In a scene in which we are made as uncomfortable as the couple she approaches, Christine, who has been stood up in a restaurant, walks over to a young man and woman.  ‘You look like you are very much in love,’ she tells them, to which they reply, ‘We are,’ and hope that is the end of it. When Christine tells them she is a reporter on the lookout for human interest stories, they become increasingly annoyed. Forced to leave, she calls out, ‘Don’t lose sight of what you have.’

Desperate, to find a lover and conceive while there is still time, (Christine admits to a colleague that she is still a virgin), she turns to affable star anchor George Ryan (Michael C Hall) on whom she has had a crush since joining the network a year earlier. In an increasingly ominous segment, the two go out to dinner together, Christine, happier than she has been in months, and looking very attractive.  But Christine has misread Peter’s intentions in inviting her out.  After dinner, admitting that he had been an alcoholic, and, like Christine, had issues to work out, he takes her to a meeting of his former self-group.  Further disappointment comes when she learns that George has landed a promotion in Baltimore, one that she was hoping for.  Then comes the ultimate humiliation. Through an apparently invented character, station owner Bob Anderson (John Cullum), she learns that that George has invited his girlfriend Andrea Kirby (Kim Shaw), the sports anchor, to accompany him.
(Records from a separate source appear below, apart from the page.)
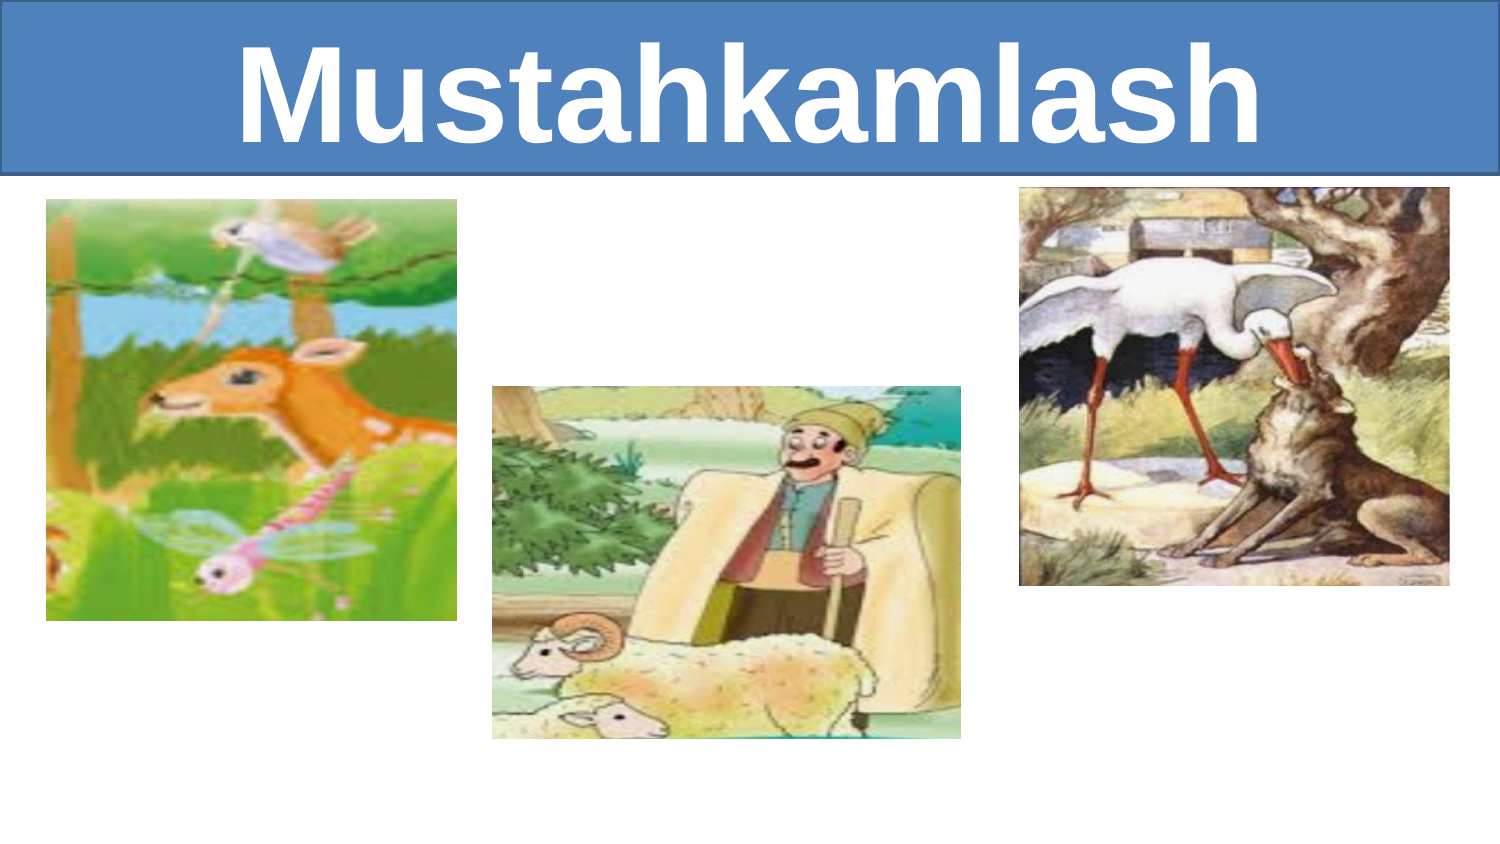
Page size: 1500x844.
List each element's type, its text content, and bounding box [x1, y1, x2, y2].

picture [1019, 187, 1454, 587]
title Mustahkamlash [0, 0, 1500, 176]
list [46, 198, 458, 622]
picture [491, 386, 962, 739]
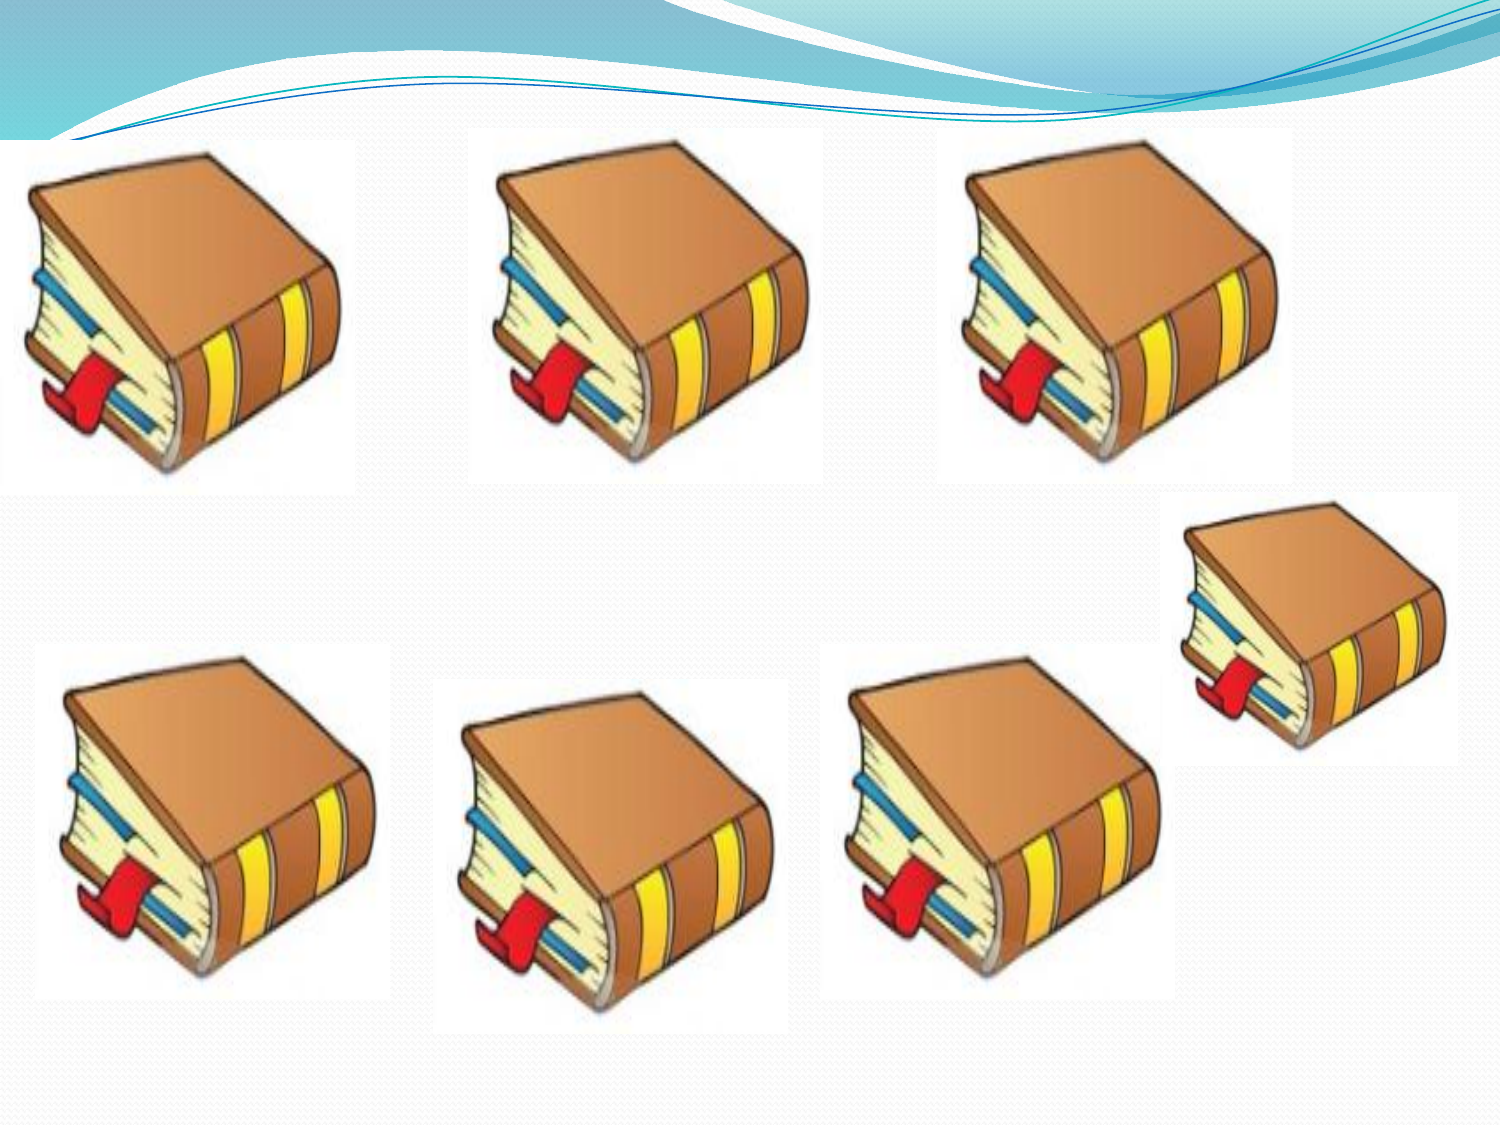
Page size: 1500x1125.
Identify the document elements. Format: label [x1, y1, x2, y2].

picture [937, 128, 1292, 484]
picture [433, 679, 788, 1035]
picture [0, 140, 355, 496]
picture [468, 128, 823, 484]
picture [820, 491, 1458, 1000]
picture [34, 644, 390, 1000]
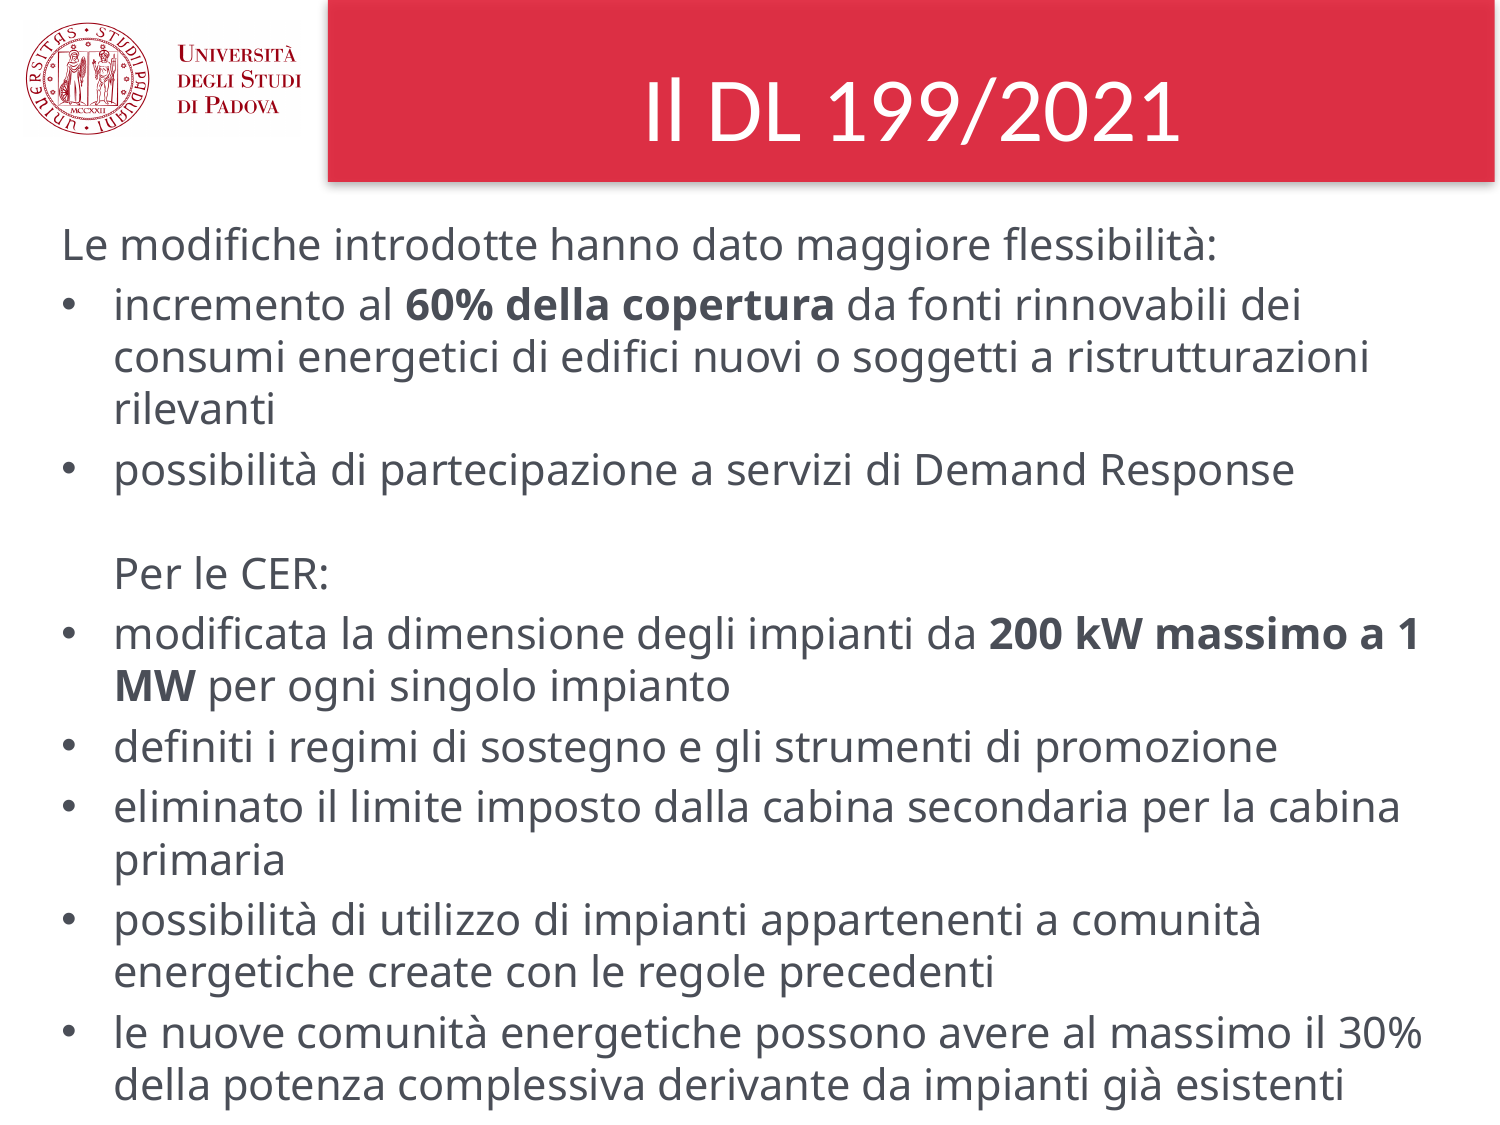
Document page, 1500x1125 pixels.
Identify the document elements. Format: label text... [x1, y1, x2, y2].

title Il DL 199/2021 [331, 0, 1495, 210]
list Le modifiche introdotte hanno dato maggiore flessibilità: incremento al 60% della copertura da fonti rinnovabili dei consumi energetici di edifici nuovi o soggetti a ristrutturazioni rilevanti possibilità di partecipazione a servizi di Demand Response Per le CER: modificata la dimensione degli impianti da 200 kW massimo a 1 MW per ogni singolo impianto definiti i regimi di sostegno e gli strumenti di promozione eliminato il limite imposto dalla cabina secondaria per la cabina primaria possibilità di utilizzo di impianti appartenenti a comunità energetiche create con le regole precedenti le nuove comunità energetiche possono avere al massimo il 30% della potenza complessiva derivante da impianti già esistenti [46, 209, 1468, 1125]
picture [23, 20, 301, 137]
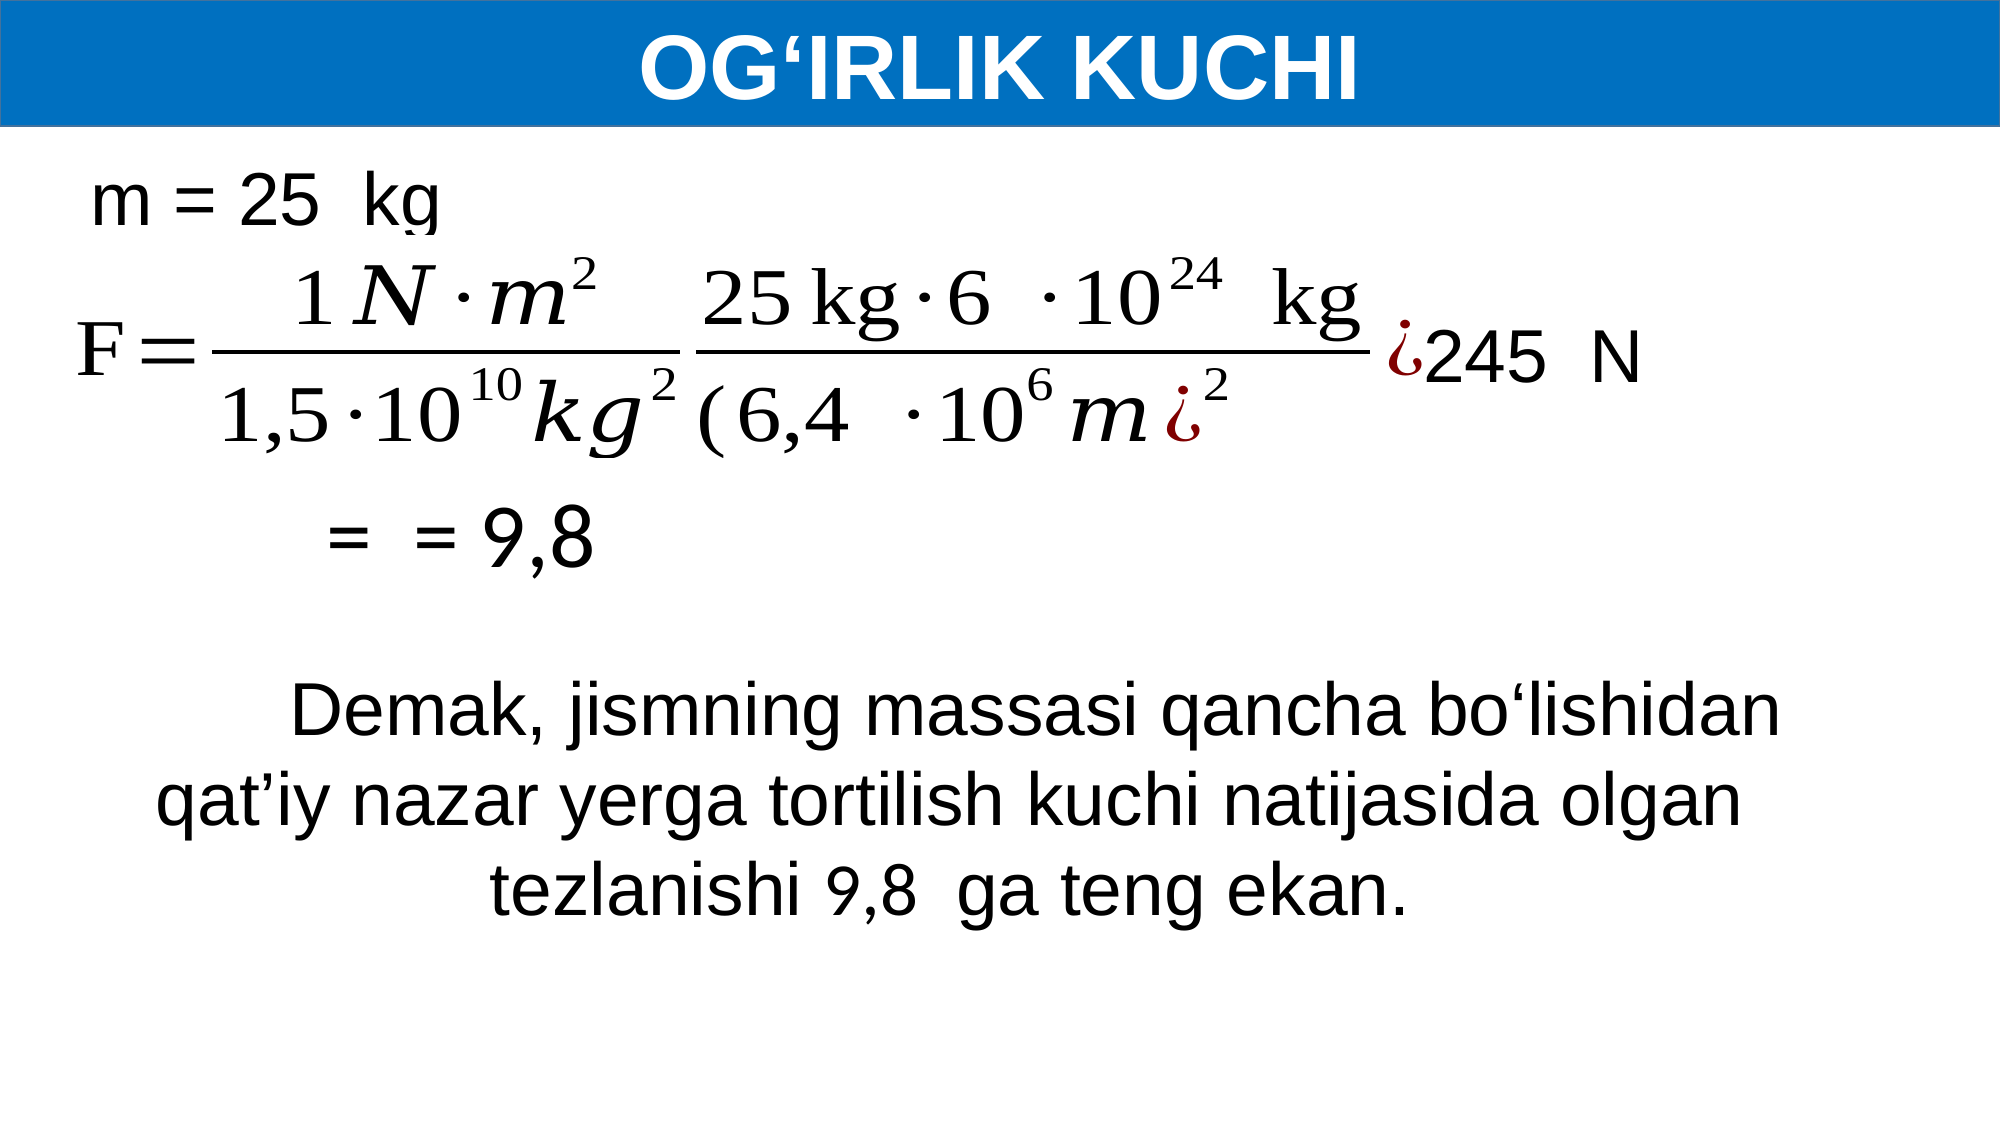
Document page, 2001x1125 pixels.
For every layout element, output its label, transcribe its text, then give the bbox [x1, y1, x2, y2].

text_box OG‘IRLIK KUCHI [0, 0, 2000, 127]
text_box m = 25 kg [75, 142, 460, 235]
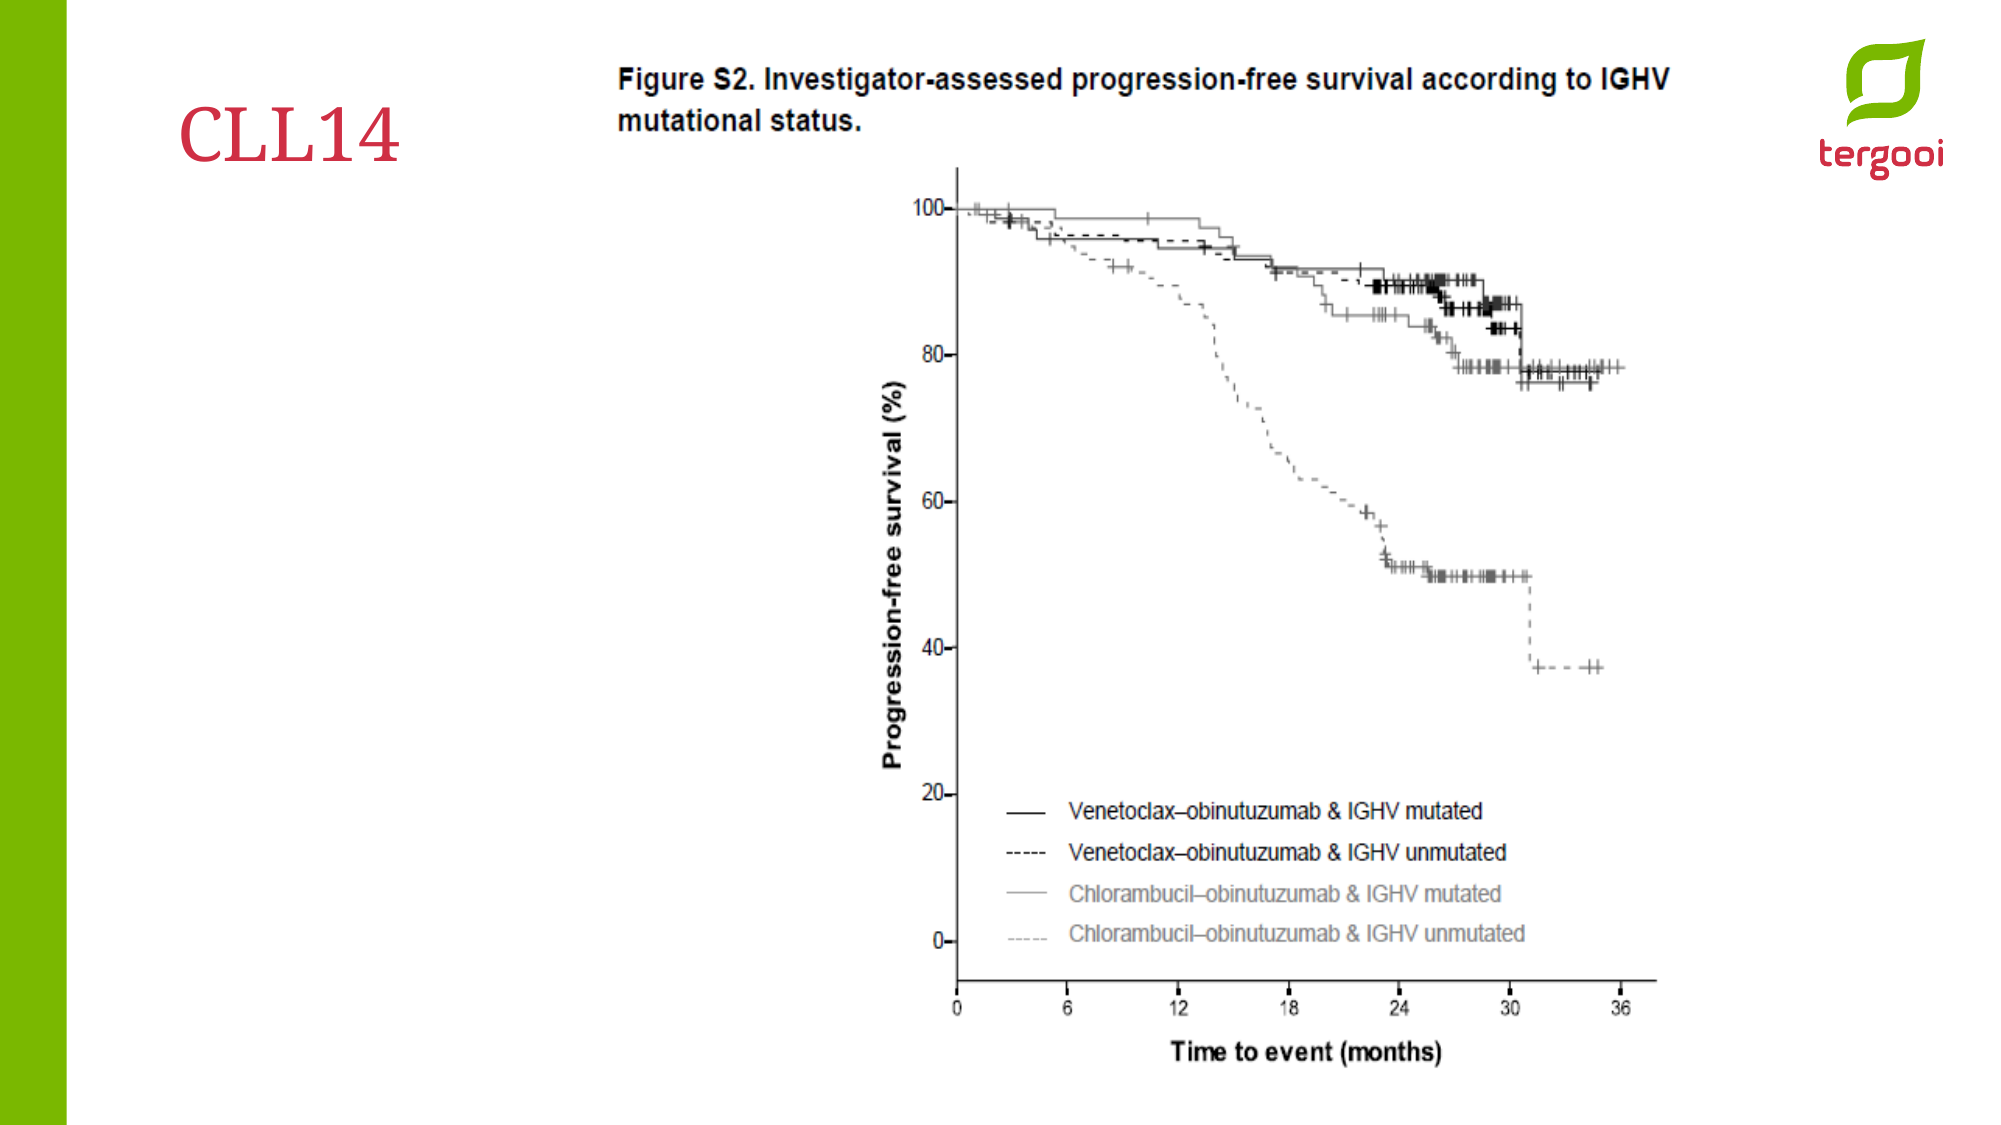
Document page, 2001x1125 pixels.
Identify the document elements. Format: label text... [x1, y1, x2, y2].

Although the self-deprecating Christine rejects compliments, she takes criticism intensely personally. Nelson shoots down Christine’s ideas until she finally breaks.  When Nelson tells her that one of her stories will be replaced by a piece on serial killers by Jean Reed (Maria Dizzia), Christine’s camera operator and her only friend in Sarasota, she screams personal insults at Nelson in front of the whole newsroom.

True to form, Christine’s last words are a protest on the insidious trend that was curtailing her career. Staring at the camera, she announces,  “In keeping with Channel 40’s policy of bringing you the latest in blood and guts, and in living colour – you are going to see another TV first: attempted suicide.”  Ironically, only 1,000 people were watching, and the tape has been locked in a vault since 1974.

The cast, in particularly Michael Hall and Tracy Letts, is uniformly strong, but this is British/American actress Rebecca Hall’s (Please Give, Vicky, Cristina Barcelona, Everything Must Go) film and the performance of her career.  Her emotionally-charged scenes are each distinctive, filled with nuance and such depth of feeling that much more is conveyed than is in written in the script. Christine’s strength and aggression is continually doing battle with her vulnerability and inability to compromise as an adult. That Hall has been left off BAFTA’s Best Actress nominees must be a reflection of that charity’s general disregard for low budget films with small publicity budgets that have not been embraced by Hollywood.